1 Chart That Shows Why Stocks Surged 40%

What a difference a few months makes.

In the blink of an eye this Spring, the stock market fell a whopping 32.3% in a matter of weeks. The reason, as we all know, was the COVID-19 pandemic. 

But what we don’t know is the reason for what happened next: An unprecedented rally that saw the S&P 500 Index surge 39.5% in just 6 weeks

Now as we learned yesterday, the answer isn’t individual investors piling in and buying stocks with their Robinhood apps.  But as the chart below shows, there are 3-Trillion reasons for the recent rally staring all of us in the face: The Federal Reserve. 

S&P 500 Chart With Federal Reserve Total Assets Highlighted on Key Dates :

Americans first got a taste of Federal Reserve Quantitative Easing during the depths of the Great Recession over a decade ago. 

The process itself is simple:

  1. The Federal Reserve creates trillions of new dollars and uses them to buy U.S. Treasury bills from the treasury and on the open market. 
  2. The increased Treasury buying leads to increased bond prices and therefore lower yields.
  3. Investors (including pension funds, hedge funds, and individuals like you and me) in search of yield pivot to the only game left in town that can get them a return: Stocks

We here at Bottom Line Investing aren’t alone in believing that the rally of the past 10 years has been helped, in part, by a very supportive Fed. 
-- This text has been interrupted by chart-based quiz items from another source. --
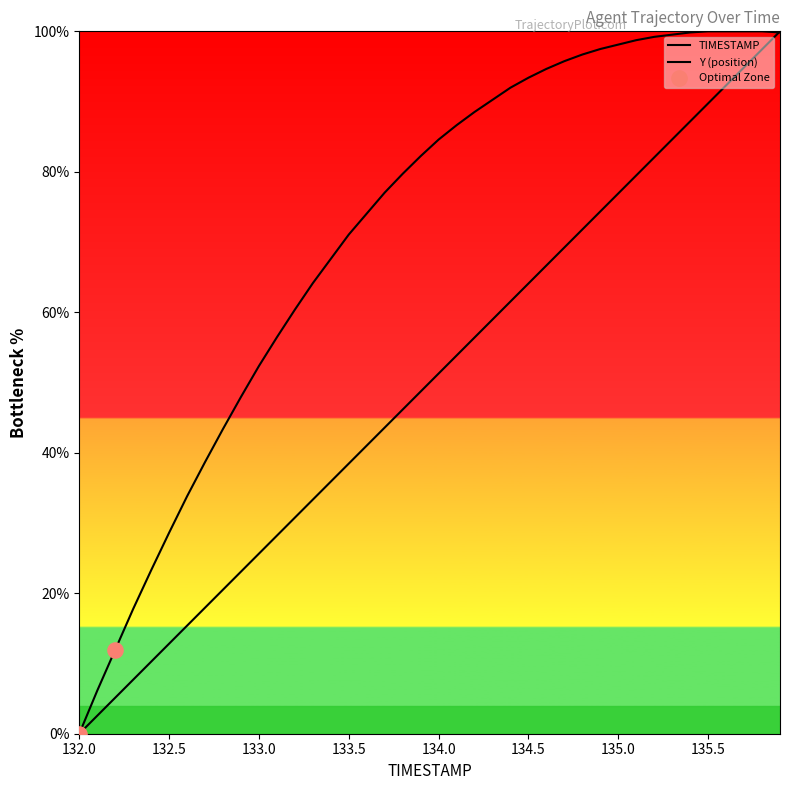

At which category is the sum across all series the highest?

135.9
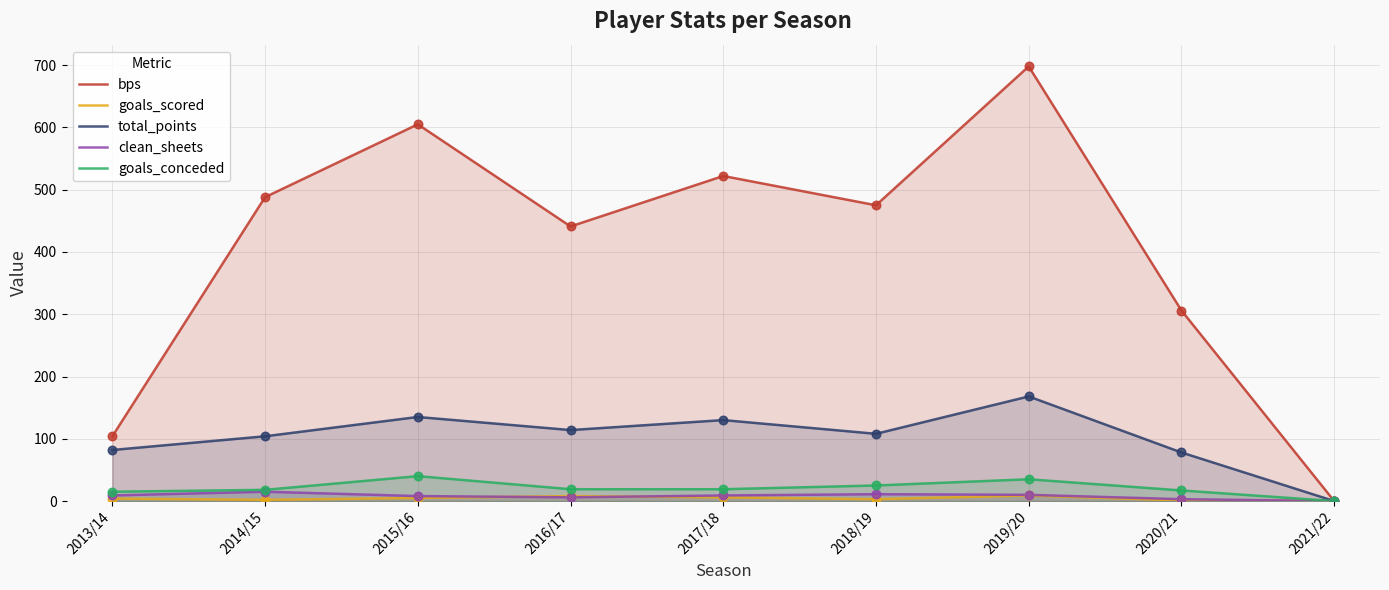

At how many categories does at least one series exceed 136?

7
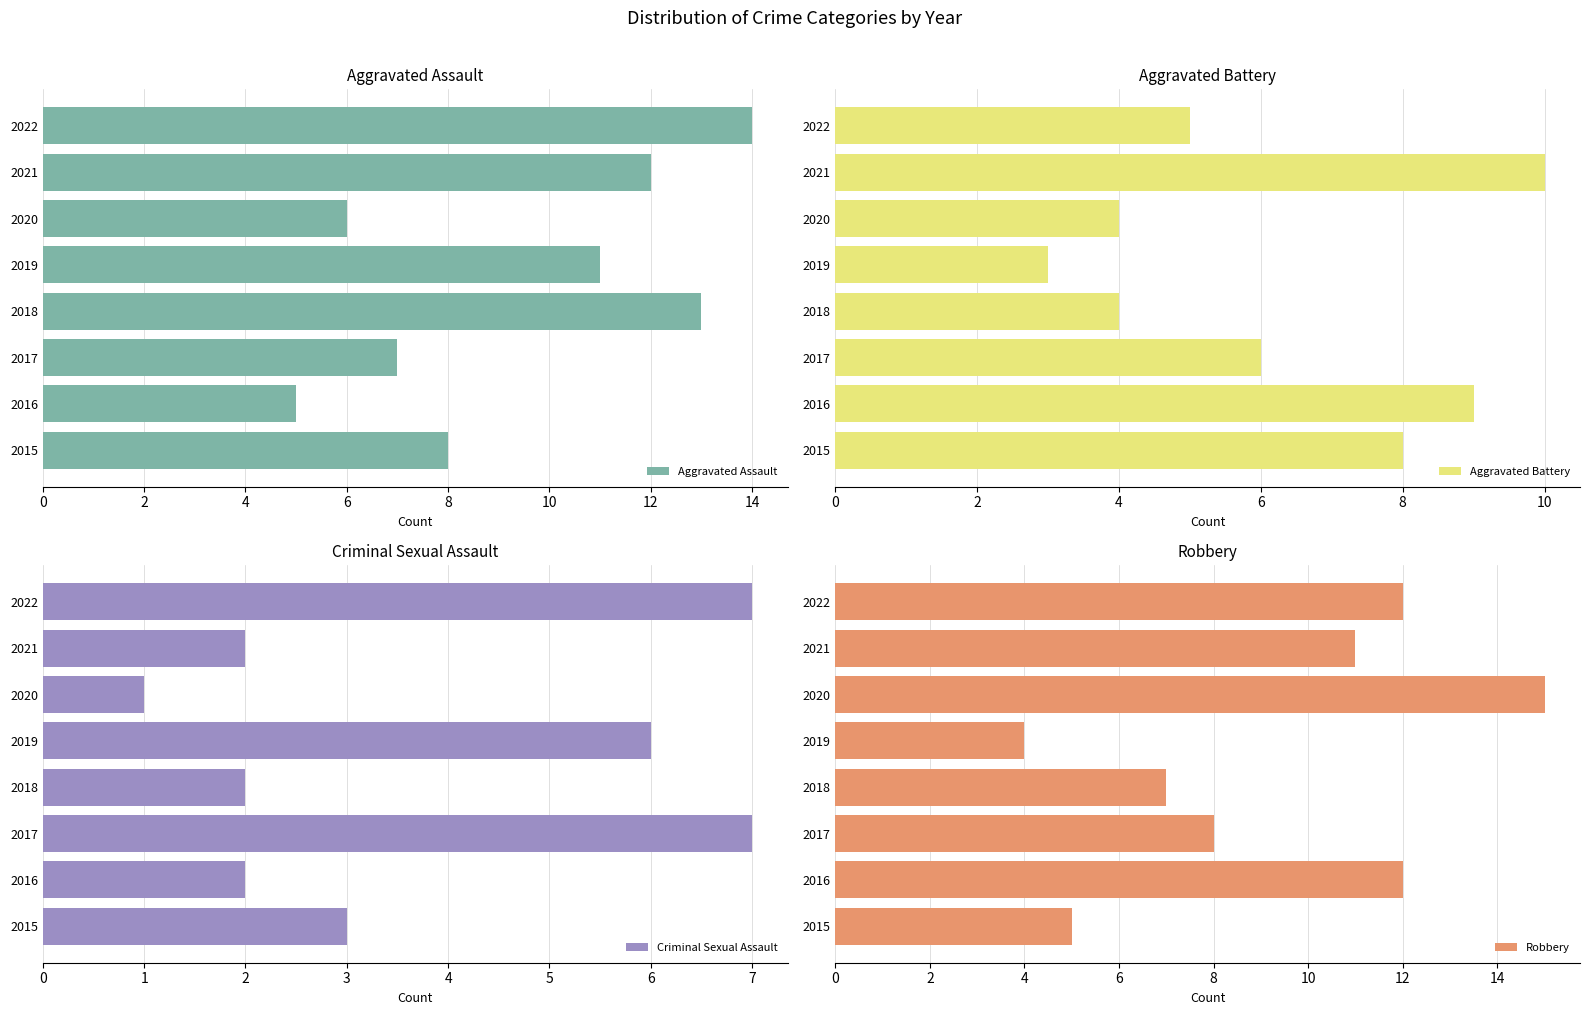

Which series has the largest range (max minus min)?

Robbery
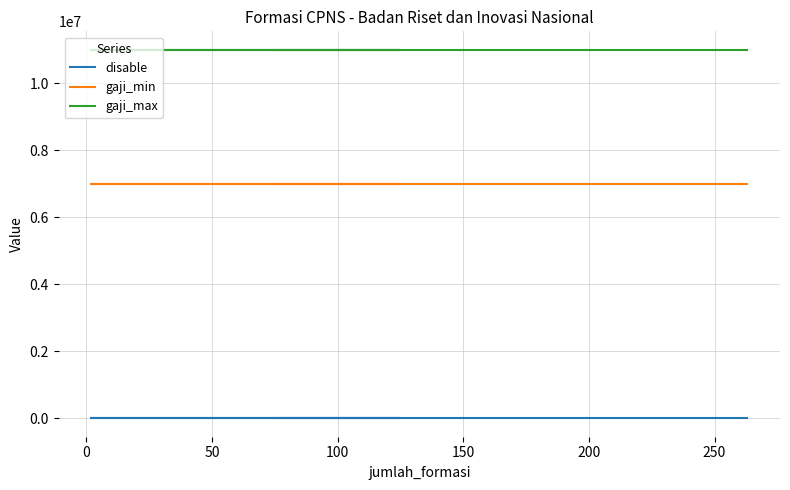

The value of disable at 100 is 2. True or false?

False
Here’s why: At the start of 2008, the Fed’s balance sheet stood at around $900 billion. But by the end of 2009, it stood at over $2.2 Trillion. 

As icing on the cake (for investors), Fed policymakers kept on buying bonds:

U.S. Federal Reserve’s Total Assets (in millions):

As of June 10, 2020, the Federal Reserve’s Total Assets stood at an incredible $7.168 Trillion. 

That’s up a whopping $3 Trillion, or 71.4% jump, in just the past 3 months. 

The Bottom Line: We’ve never seen money printing like this before. And while there will be a price to pay (eventually), the stock market might just be the place to be with an endlessly-supportive Federal Reserve backing up asset prices.